Texas is a can-do sort of state. In Texas, we take what we have and make the best of it. The wine industry, especially the grape growing, follows this model. We have great soil, but our weather is eradicate and unpredictable. California's Napa and Sonoma Valley are blessed with consistent weather, both with temperature and rain; they have nice cool nights and warm days. In the Texas High Plains, there are many days like that, but too many that are not. And it is hard to think of Texas these days and not think of drought; though last year's perfectly timed drought and rain may have been a great boon for the industry. Add in the high winds, hail, and other destructive natural phenomenon, and the recipe for great grape growing just isn't there. Somehow, though, Texas pulls through with quality product. This sort of soul is Texas and Texas winemaking; it is also seen at Kerrville Hills but in a different way.
The WineWayne Milberger admitted he wants to make wine, not grow grapes. I can respect that. There is a devotion to craft here. And as with every craft, there are lessons to learn and goals to reach. At the end of our journey, we discover our soul. So as one surpasses one test here and makes a mistake there, the journey teaches us about who we are. The work from the grape to the glass, and all of its steps and missteps, helps to make clear who we really are. That journey here is one of Texas.
|Petite Sirah in tank|
And of course, no journey has no perils. One such peril is when the wine escapes. It seems that once, there was a bit too much wine in a tank (considering all the other components and actions going on). As the wine began a new part of the process, it started to move closer and closer to the top edge of the tank. Before long, the wine came gushing out; instead of good 'ol Texas T, Texas W reached towards the very high ceilings and flooded the floor in a rich purple. It must have been an exciting sight and something to remember. A lesson was learned on how much wine to put in a tank and how to handle it so as not to repeat this event. So the Texas gusher taught a good lesson.

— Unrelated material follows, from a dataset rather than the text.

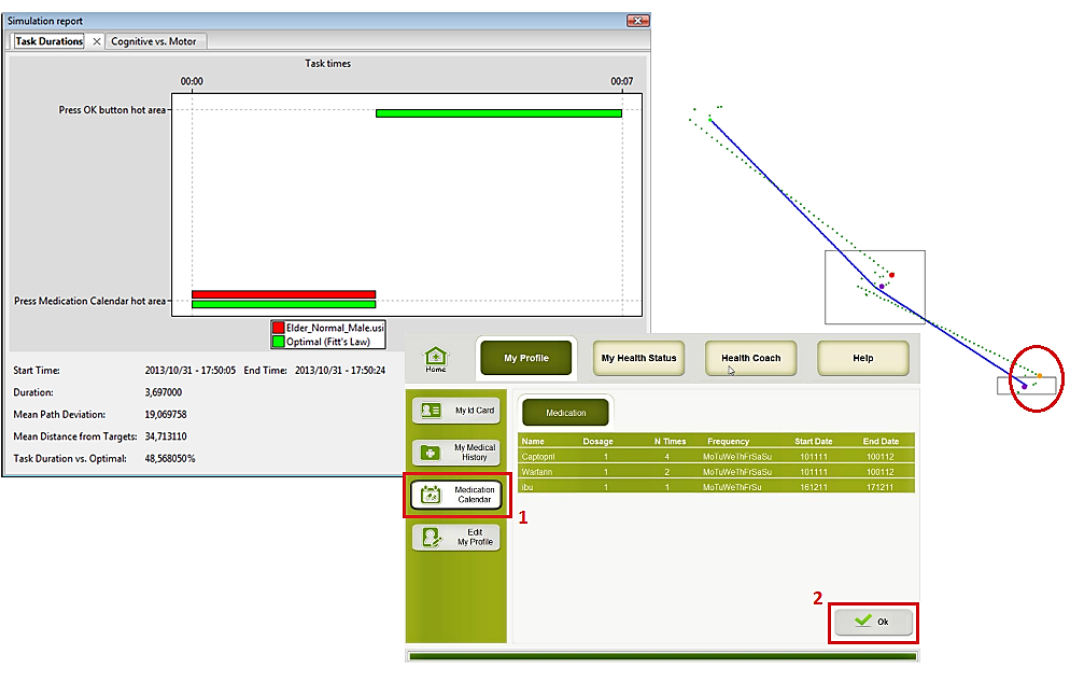
Figure 12. User 1 Cognitive VUM simulation: Check medication calendar.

|The Kerrville Hills line-up as of Jan. 2013|
Now, I know most Texas wine drinkers will turn away from many a Cabernet Sauvignon or a Merlot; these grapes are not very Texas friendly. And there are others who will only drink 100% Texas. But we have to face facts. Texas only has about 4400 acres of farmable grape land in production (Texas Wine and Grape Growers Association). There are California vineyards that far surpass our state's total acreage. Let's add to that we are #4 on the list for wine consumption -- but only 5th for production (Texas Tech). These numbers are just not adding up. So we have to look beyond the grape to find Texas wine. There is more to Texas than the land, right? Texas is a state of mind, it is something about the soul. Kerrville Hills has that soul. The wine is imbued with the love and sweat of a Texan winemaker. So maybe the grapes may hail from the land of perfect grape growing weather, but it is here, in Texas, that it is shaped and formed into a new creation. My very writing falls into that same category. The words I use are English -- born in the heart of an other country -- but I can form them to make something uniquely American, very Texan. The same can be said of each bottle of Kerrville Hills wine.